EXERCISE: Pull out of the data below the stretch of lines bounded by the one containing "- 介質受到外力擾動，以擾動點為中心向外擴散的現象" and the one containing "review, interview with CTO and CEO", both bounds included, unchanged.

[Dataset entries]
--- START ---

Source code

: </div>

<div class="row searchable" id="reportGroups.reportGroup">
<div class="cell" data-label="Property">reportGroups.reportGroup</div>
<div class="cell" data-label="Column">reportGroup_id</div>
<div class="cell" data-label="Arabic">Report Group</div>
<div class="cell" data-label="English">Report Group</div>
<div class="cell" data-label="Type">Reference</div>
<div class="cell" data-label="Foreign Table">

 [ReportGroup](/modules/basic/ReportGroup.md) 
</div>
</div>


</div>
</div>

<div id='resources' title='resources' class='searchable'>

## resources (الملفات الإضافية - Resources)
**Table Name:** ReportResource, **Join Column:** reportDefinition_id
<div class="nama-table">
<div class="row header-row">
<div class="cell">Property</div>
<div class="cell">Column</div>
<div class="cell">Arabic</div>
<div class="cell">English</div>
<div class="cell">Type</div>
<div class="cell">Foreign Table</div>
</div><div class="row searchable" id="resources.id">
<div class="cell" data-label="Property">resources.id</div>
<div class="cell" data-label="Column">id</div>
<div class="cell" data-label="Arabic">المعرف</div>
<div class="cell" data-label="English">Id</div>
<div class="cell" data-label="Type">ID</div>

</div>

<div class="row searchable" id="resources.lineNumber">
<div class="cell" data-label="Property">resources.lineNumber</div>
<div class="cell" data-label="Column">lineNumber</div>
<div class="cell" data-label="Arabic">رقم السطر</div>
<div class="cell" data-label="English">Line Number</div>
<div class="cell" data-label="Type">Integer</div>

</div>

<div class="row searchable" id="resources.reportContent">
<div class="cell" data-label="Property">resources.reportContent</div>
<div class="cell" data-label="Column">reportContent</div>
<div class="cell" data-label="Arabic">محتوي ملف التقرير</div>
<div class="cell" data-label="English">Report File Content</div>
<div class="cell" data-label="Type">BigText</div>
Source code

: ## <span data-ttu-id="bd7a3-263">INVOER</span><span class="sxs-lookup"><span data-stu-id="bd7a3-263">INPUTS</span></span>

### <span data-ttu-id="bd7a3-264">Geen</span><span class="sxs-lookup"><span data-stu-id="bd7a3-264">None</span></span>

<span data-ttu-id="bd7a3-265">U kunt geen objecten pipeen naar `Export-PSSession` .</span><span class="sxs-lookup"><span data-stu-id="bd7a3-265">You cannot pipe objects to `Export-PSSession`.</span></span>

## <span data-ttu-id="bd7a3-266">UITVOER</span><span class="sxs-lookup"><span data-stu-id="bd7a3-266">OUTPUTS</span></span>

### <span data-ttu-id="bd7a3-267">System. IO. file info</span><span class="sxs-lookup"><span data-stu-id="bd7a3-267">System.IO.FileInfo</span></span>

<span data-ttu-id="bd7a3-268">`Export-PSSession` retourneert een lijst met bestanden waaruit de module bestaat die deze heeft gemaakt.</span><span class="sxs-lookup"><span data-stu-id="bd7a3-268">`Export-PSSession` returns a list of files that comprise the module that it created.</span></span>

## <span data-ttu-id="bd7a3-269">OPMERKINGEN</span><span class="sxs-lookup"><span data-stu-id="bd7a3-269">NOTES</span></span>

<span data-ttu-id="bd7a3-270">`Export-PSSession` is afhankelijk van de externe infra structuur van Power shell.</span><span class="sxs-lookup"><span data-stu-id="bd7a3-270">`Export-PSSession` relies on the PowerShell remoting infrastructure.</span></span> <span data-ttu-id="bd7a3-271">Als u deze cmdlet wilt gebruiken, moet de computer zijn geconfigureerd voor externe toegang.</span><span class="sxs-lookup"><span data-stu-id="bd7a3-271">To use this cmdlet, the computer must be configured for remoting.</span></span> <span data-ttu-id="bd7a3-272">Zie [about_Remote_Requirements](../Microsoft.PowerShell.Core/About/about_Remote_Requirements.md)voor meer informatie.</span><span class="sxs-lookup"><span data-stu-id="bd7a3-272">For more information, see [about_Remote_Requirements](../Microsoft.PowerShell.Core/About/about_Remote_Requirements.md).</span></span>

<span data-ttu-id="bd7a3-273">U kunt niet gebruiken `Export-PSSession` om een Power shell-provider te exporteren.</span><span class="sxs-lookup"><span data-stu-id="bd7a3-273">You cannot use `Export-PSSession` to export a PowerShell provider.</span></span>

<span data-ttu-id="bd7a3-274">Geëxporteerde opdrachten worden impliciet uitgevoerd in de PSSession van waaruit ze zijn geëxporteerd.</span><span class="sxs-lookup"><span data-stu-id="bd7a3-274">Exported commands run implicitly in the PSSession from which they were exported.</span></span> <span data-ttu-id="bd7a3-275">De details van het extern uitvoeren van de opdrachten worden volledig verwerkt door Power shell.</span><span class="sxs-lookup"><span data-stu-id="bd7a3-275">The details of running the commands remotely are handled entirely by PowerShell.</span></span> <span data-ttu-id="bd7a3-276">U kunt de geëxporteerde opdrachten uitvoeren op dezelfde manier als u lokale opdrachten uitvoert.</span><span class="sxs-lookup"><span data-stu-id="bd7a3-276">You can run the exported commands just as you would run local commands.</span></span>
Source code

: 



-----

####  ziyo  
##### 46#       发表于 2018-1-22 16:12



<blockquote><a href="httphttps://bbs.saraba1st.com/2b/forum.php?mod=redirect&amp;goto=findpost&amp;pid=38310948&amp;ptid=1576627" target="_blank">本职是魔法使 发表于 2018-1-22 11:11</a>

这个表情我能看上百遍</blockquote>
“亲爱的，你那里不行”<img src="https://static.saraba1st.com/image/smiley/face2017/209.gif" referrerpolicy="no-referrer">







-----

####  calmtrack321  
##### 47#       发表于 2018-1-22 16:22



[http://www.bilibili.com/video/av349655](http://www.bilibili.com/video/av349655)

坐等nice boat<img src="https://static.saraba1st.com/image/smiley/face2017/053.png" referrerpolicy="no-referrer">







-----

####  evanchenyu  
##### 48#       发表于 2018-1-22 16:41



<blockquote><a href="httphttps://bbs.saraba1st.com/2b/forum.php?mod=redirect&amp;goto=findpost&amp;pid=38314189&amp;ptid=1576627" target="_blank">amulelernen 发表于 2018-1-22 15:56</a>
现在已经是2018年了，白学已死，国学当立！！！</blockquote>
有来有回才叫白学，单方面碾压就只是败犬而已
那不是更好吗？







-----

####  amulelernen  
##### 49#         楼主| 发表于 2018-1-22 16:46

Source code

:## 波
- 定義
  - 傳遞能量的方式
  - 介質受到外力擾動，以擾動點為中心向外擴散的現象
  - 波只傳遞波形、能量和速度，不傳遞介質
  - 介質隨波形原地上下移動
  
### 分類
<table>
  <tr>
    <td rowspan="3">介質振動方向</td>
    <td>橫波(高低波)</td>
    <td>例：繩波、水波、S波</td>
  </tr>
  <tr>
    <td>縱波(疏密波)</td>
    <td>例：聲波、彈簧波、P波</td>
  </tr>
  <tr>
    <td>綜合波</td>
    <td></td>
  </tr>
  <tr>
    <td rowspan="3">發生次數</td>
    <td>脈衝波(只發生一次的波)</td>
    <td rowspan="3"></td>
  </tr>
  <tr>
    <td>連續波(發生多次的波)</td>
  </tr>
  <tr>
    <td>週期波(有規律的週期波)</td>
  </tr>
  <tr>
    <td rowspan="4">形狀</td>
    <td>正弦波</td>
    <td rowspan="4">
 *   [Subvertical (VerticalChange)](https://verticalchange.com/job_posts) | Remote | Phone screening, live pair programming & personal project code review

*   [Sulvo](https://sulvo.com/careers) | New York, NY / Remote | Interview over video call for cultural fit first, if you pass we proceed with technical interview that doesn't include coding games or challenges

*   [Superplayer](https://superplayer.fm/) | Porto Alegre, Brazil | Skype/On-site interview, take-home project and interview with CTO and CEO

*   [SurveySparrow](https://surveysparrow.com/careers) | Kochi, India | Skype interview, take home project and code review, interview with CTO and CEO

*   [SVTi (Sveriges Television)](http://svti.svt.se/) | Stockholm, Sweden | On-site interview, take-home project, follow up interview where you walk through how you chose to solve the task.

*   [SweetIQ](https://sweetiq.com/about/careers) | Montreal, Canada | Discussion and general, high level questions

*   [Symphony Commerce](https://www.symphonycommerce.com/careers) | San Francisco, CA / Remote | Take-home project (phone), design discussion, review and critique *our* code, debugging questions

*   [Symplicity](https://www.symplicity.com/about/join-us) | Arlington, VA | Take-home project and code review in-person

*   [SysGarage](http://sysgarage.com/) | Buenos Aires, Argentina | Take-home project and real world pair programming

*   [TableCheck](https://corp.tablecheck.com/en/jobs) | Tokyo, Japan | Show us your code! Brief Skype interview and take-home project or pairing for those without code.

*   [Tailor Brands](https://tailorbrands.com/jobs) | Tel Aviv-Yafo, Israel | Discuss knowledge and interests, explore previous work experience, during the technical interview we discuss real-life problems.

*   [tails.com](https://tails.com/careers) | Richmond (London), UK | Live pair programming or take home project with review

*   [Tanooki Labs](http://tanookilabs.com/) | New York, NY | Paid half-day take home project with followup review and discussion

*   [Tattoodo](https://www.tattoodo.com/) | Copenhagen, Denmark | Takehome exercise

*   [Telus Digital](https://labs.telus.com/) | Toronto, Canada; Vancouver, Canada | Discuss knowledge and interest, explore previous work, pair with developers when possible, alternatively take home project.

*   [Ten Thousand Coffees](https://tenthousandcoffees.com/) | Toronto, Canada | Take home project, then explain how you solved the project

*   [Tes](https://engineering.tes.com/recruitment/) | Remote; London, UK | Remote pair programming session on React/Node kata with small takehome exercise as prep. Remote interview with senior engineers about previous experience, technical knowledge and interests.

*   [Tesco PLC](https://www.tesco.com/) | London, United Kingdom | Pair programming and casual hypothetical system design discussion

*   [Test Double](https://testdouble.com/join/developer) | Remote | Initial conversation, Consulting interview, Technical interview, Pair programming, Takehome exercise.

--- END ---

WORKED SOLUTION:
  - 介質受到外力擾動，以擾動點為中心向外擴散的現象
  - 波只傳遞波形、能量和速度，不傳遞介質
  - 介質隨波形原地上下移動
  
### 分類
<table>
  <tr>
    <td rowspan="3">介質振動方向</td>
    <td>橫波(高低波)</td>
    <td>例：繩波、水波、S波</td>
  </tr>
  <tr>
    <td>縱波(疏密波)</td>
    <td>例：聲波、彈簧波、P波</td>
  </tr>
  <tr>
    <td>綜合波</td>
    <td></td>
  </tr>
  <tr>
    <td rowspan="3">發生次數</td>
    <td>脈衝波(只發生一次的波)</td>
    <td rowspan="3"></td>
  </tr>
  <tr>
    <td>連續波(發生多次的波)</td>
  </tr>
  <tr>
    <td>週期波(有規律的週期波)</td>
  </tr>
  <tr>
    <td rowspan="4">形狀</td>
    <td>正弦波</td>
    <td rowspan="4">
 *   [Subvertical (VerticalChange)](https://verticalchange.com/job_posts) | Remote | Phone screening, live pair programming & personal project code review

*   [Sulvo](https://sulvo.com/careers) | New York, NY / Remote | Interview over video call for cultural fit first, if you pass we proceed with technical interview that doesn't include coding games or challenges

*   [Superplayer](https://superplayer.fm/) | Porto Alegre, Brazil | Skype/On-site interview, take-home project and interview with CTO and CEO

*   [SurveySparrow](https://surveysparrow.com/careers) | Kochi, India | Skype interview, take home project and code review, interview with CTO and CEO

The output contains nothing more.